Les autres seigneuries ont été concédées à Olivier Morel de La Durantaye et Alexandre Berthier, des officiers du régiment de Carignan-Salière, des descendants des premiers colons et et des habitants méritants comme François Bélanger, recrutés par le seigneur de Beauport, Robert Giffard, à Mortagne au Perche en 1634. En 1672 Jean talon attribue de petits fiefs au Cap-Saint-Ignace.

C’est d’abord sur la rive du fleuve que s’installent les nouveaux habitants comme le montre la carte de Gédéon de Catalogne, en 1709.

Les auteurs évoquent la formation des paroisses sur ces terres de mission. Au XVIIe siècle la vie religieuse et l’encadrement des populations est encore difficile : « le baptême des nouveau-nés devait être retardé jusqu’au prochain passage du missionnaire et les enfants envoyés au catéchisme devaient se déplacer sur de longues distances sur des chemins non carrossables et dépourvus de ponts au-dessus des rivières. Quant aux derniers sacrements, plusieurs mourants en ont été privés, le prêtre ne pouvant se rendre à leur chevet avant leur décès. » (p. 68-69).

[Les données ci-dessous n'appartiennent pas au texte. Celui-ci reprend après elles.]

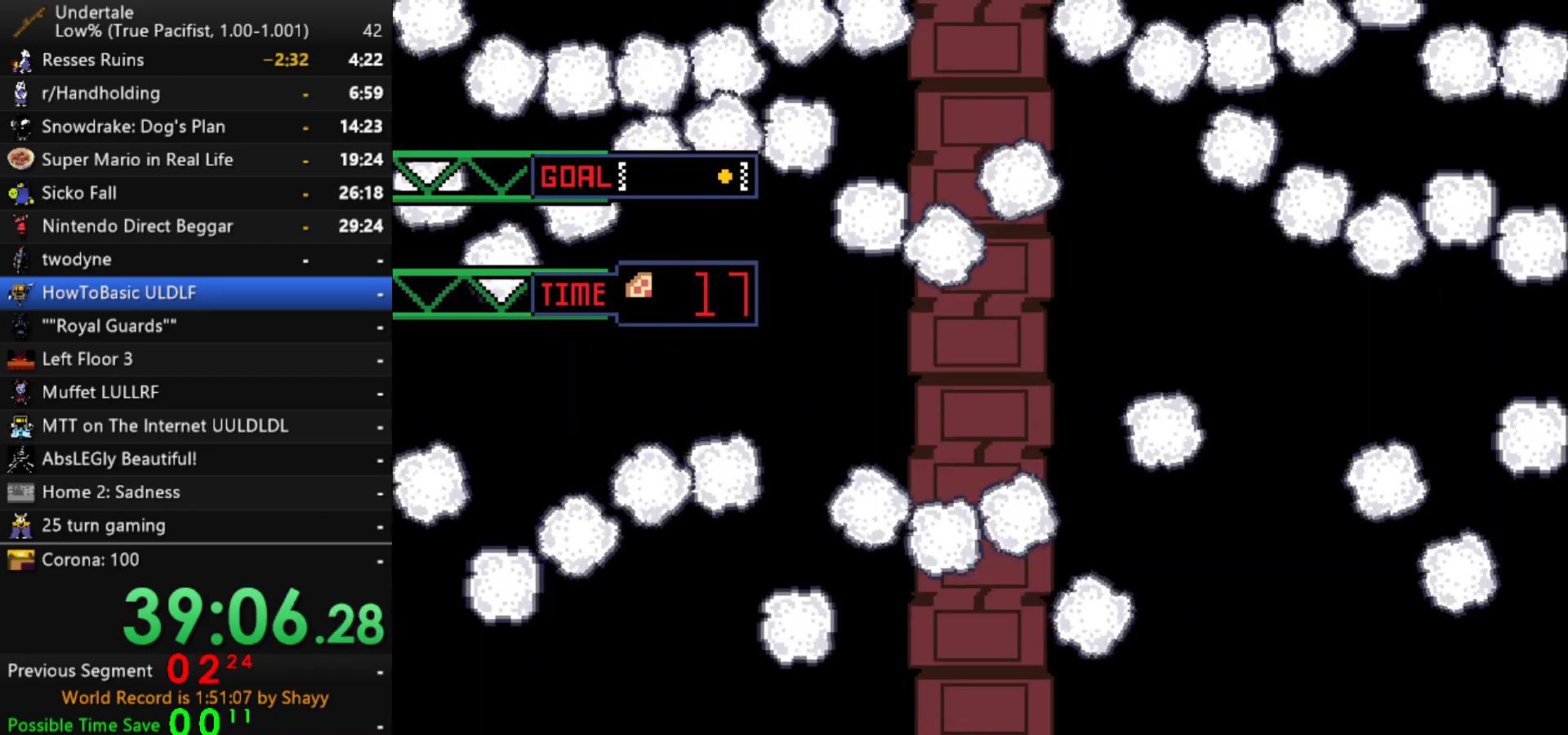
{"keys": ["left", "up"], "events": [[217, "right", "up"], [400, "left", "down"]]}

L’habitat est dispersé, chacun sur son rang et les communications se font par le fleuve ou par un chemin sur la grève. Les auteurs dénombrent les moulins à farine et à scie, importants car ils fournissent les matériaux de construction et pour les meubles. C’est une vie assez largement en autarcie. L’exemple de Jean Gaudreau, pionnier de Cap-Saint-Ignace montre la mise en valeur d’une concession ; tandis de l’histoire de la colonisation de la Grande Anse à la Rivière-Ouelle permet de comprendre le système seigneurial.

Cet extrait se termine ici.